**Exercise directions:** In the Private Eye passage below, in what year did Philip give his World Wildlife Fund speech?

**Supplied passage:**
● ● ●
Private Eye, April 16, 2021

But I suppose now is not the time to be cynical. I watch a tiny bit of last night’s coverage on the BBC - a small enough portion to avoid feeling sick - and even this hardened, hostile republican started to feel moved by the recollections of this redoubtable man’s long and remarkable life. He was clearly more than a mere royal consort, and some have even described him as the ultimate outsider and interloper: an obscure, penniless Danish-German aristocrat evicted from Greece, where he had somehow been made a prince, who transformed himself into a blustering Colonel Blimp and comedy xenophobe, still racing his car like Mr. Toad well into his nineties. Even his gaffes - which were more a reflection of his hostility to received opinion - gained cult status. In Unherd, Ed West writes:

There was the time that Philip accepted a gift from a local in Kenya, telling her she was a kind woman, and then adding: “You are a woman, aren’t you?” Or the occasion he remarked “You managed not to get eaten, then?” to a student trekking in Papua New Guinea. Then there was his World Wildlife Fund speech in 1986, when he said: “If it has got four legs and it is not a chair, if it has got two wings and it flies but is not an aeroplane, and if it swims and it is not a submarine, the Cantonese will eat it.” Well, he wasn’t wrong.
● ● ●
**Listed entries:**
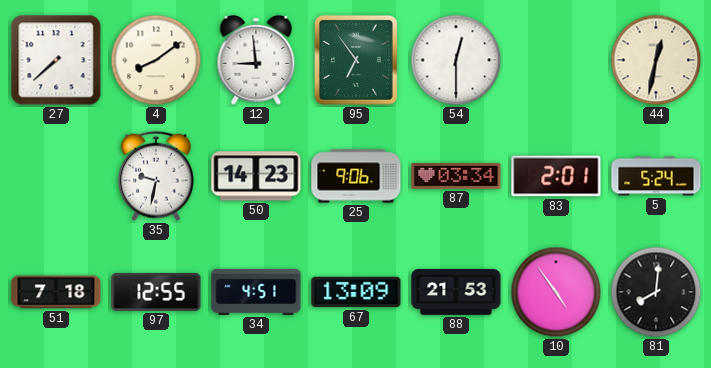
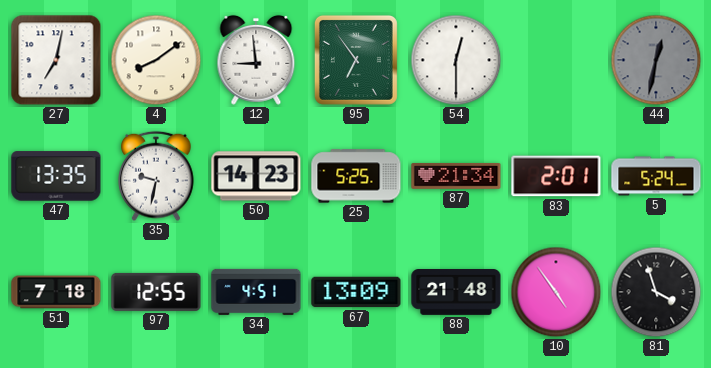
27: 7:38 -> 7:02
44 dial: cream -> grey
47: none -> 13:35
25: 9:06 -> 5:25
87: 03:34 -> 21:34
88: 21:53 -> 21:48
81: 8:01 -> 3:57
● ● ●
**Solution:** 1986